After reading an article about hard disk cloning with Clonezilla on Lifehacker, I decided to take care of my laptop’s dire need of free space by buying a new, larger internal hard disk – instead of buying an external one – to replace its current one. I figure I can shave about IDR 150,000 in the process while learning one or two tricks on hard disk cloning – an area I’ve never touch in my entire life before.

Little that I know that the experience was anything but smooth. The fact that the article described a different condition with the one I was facing hit me hard. You see, I’m trying to replace a smaller (160 GB) hard disk with two partitions (system and data) with a larger (500 GB) hard disk (which I was intending to be partitioned into two as well). Apparently this complicates matters quite a bit. So, in case you have the same predicament as mine, I’ve documented the right way to do it below.

Before we get started, here are the things you’ll need and should prepare beforehand.

  • A zipped copy of Clonezilla.
  • A USB flash disk with enough space to house the Clonezilla – 128 MB ought to do it.
  • Windows 7 original installation DVD.
  • A SATA-to-USB external hard disk enclosure.
  • Small screwdriver.
  • Patience. A lot of it.

After that, here is the right step to move your Windows 7 partitions from a smaller hard disk into a larger one.

  1. Prepare your Clonezilla-on-a-stick. Follow the instructions carefully.
  2. Using the SATA-to-USB external hard disk enclosure, create a primary (system) partition on your new, larger hard disk. Follow the instructions here.
  3. Format the new primary (system) partition with NTFS. Leave the second partition unallocated.
  4. Switch your larger hard disk with the one installed on your laptop. Come on, use your elbow grease once in a while, people! Put the larger disk in the laptop and the smaller one on the SATA-to-USB interface.
  5. If the SATA-to-USB is still plugged-in, unplug it.
  6. Plug the Clonezilla-on-a-stick and boot from that location.
  7. Image by Clonezilla.org

    From the boot menu, choose Clonezilla live (Default settings, VGA 1024x768).

  8. Image by Clonezilla.org

    Just press the Enter key when prompted for default language.

  9. Image by Clonezilla.org

    Press the Enter key again when prompted for keyboard layout.

  10. Image by Clonezilla.org

    Choose Start_Clonezilla.

  11. Image by Clonezilla.org

    When prompted, choose device-device operation.

  12. Image by Clonezilla.org

    Next, choose Expert mode.

  13. You can plug the SATA-to-USB back in. Clonezilla will automatically detect the old drive.
  14. .

    At this prompt, select the part_to_local_part option.

  15. Choose the source and target disk carefully.
  16. .

    Make some changes to the default extra options to Clonezilla expert mode.

  17. .

    Make some changes regarding the partition table to use the -k1 option.

  18. Image by Clonezilla.org

    After a while (depending on the size of your disk) the cloning process will be done.

  19. Turn your machine off and unplug the Clonezilla-on-a-stick and SATA-to-USB interface.
  20. Insert your Windows 7 original installation DVD to your DVD-ROM drive and boot from the DVD.
  21. Run the Windows 7 System Recovery Options. Follow the instructions here.

______________________________

STATED EXERCISE: Can you write out the passage of the Clonezilla guide that starts with the words "11. Image by" and ends after "the part_to_local_part option."?

RECORDED INFORMATION:
______________________________

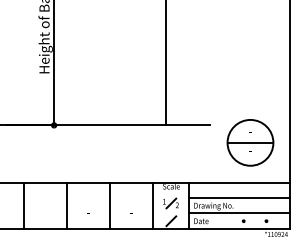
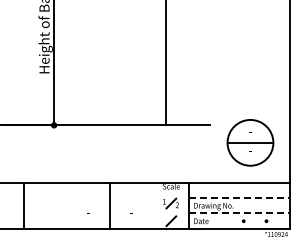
line at (240, 198): solid -> dashed
line at (66, 205): present -> none
line at (153, 205): present -> none
line at (240, 213): solid -> dashed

______________________________

WRITTEN REPLY:
11. Image by Clonezilla.org

    When prompted, choose device-device operation.

  12. Image by Clonezilla.org

    Next, choose Expert mode.

  13. You can plug the SATA-to-USB back in. Clonezilla will automatically detect the old drive.
  14. .

    At this prompt, select the part_to_local_part option.